» Exercise: Reproduce the items below verbatim, from the start of the items through the line containing "Papara Hesabı Aç", both ends included. Leave the pictures out of your answer.

» Information supplied:
*** Block opens ***

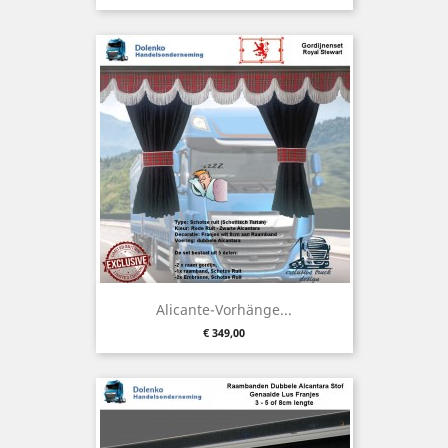
Alicante-Vorhänge...
Preis
€ 349,00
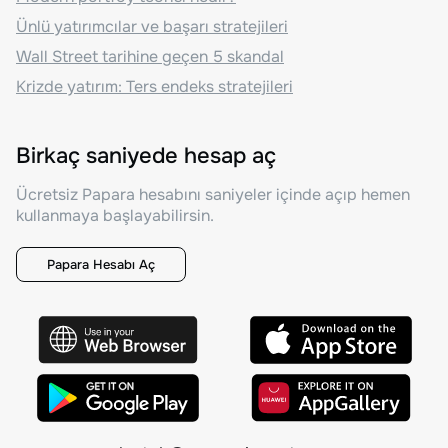
Ünlü yatırımcılar ve başarı stratejileri
Wall Street tarihine geçen 5 skandal
Krizde yatırım: Ters endeks stratejileri
Birkaç saniyede hesap aç
Ücretsiz Papara hesabını saniyeler içinde açıp hemen
kullanmaya başlayabilirsin.
Papara Hesabı Aç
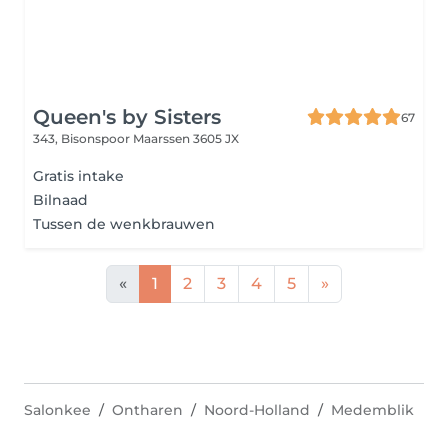
Queen's by Sisters
67
343, Bisonspoor
Maarssen 3605 JX
Gratis intake
Bilnaad
Tussen de wenkbrauwen
«
1
2
3
4
5
»
Salonkee
Ontharen
Noord-Holland
Medemblik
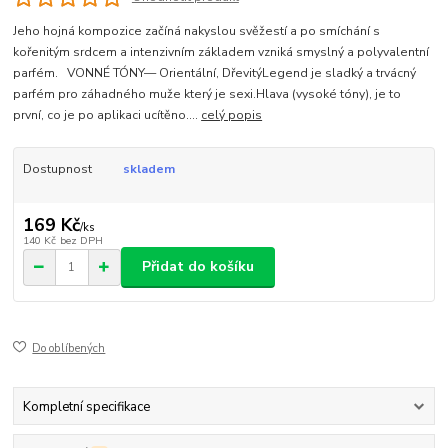
Jeho hojná kompozice začíná nakyslou svěžestí a po smíchání s
kořenitým srdcem a intenzivním základem vzniká smyslný a polyvalentní
parfém. VONNÉ TÓNY— Orientální, DřevitýLegend je sladký a trvácný
parfém pro záhadného muže který je sexi.Hlava (vysoké tóny), je to
první, co je po aplikaci ucítěno....
celý popis
Dostupnost
skladem
169 Kč
/
ks
140 Kč
bez DPH
Přidat do košíku
Do oblíbených
Kompletní specifikace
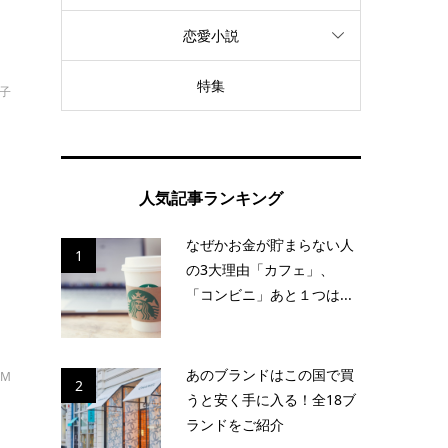
恋愛小説
特集
美子
る
り
人気記事ランキング
なぜかお金が貯まらない人
1
の3大理由「カフェ」、
「コンビニ」あと１つは...
あのブランドはこの国で買
・M
2
うと安く手に入る！全18ブ
ランドをご紹介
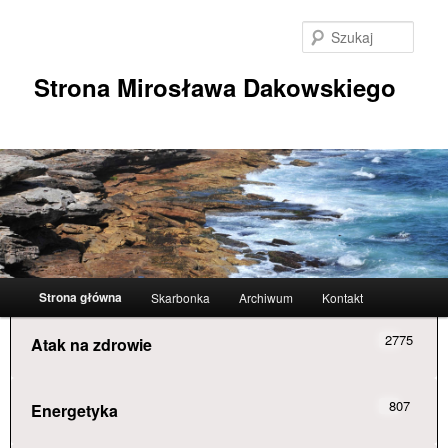
Przeskocz
do
Szuka
tekstu
Strona Mirosława Dakowskiego
Główne
Strona główna
Skarbonka
Archiwum
Kontakt
menu
2775
Atak na zdrowie
807
Energetyka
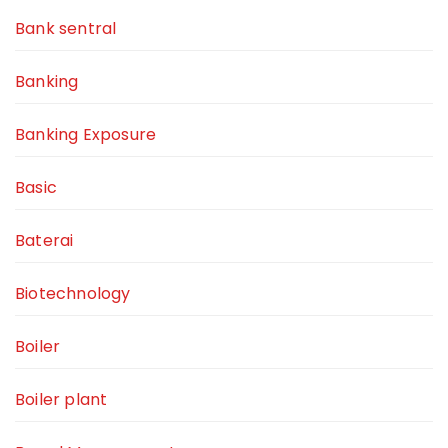
Bank sentral
Banking
Banking Exposure
Basic
Baterai
Biotechnology
Boiler
Boiler plant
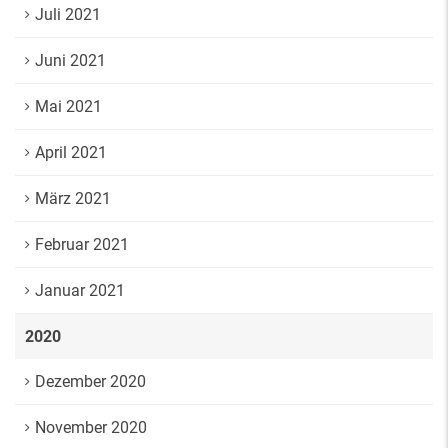
Juli 2021
Juni 2021
Mai 2021
April 2021
März 2021
Februar 2021
Januar 2021
2020
Dezember 2020
November 2020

*** Block closes ***

» Answer to this problem:
Alicante-Vorhänge...
Preis
€ 349,00
Ünlü yatırımcılar ve başarı stratejileri
Wall Street tarihine geçen 5 skandal
Krizde yatırım: Ters endeks stratejileri
Birkaç saniyede hesap aç
Ücretsiz Papara hesabını saniyeler içinde açıp hemen
kullanmaya başlayabilirsin.
Papara Hesabı Aç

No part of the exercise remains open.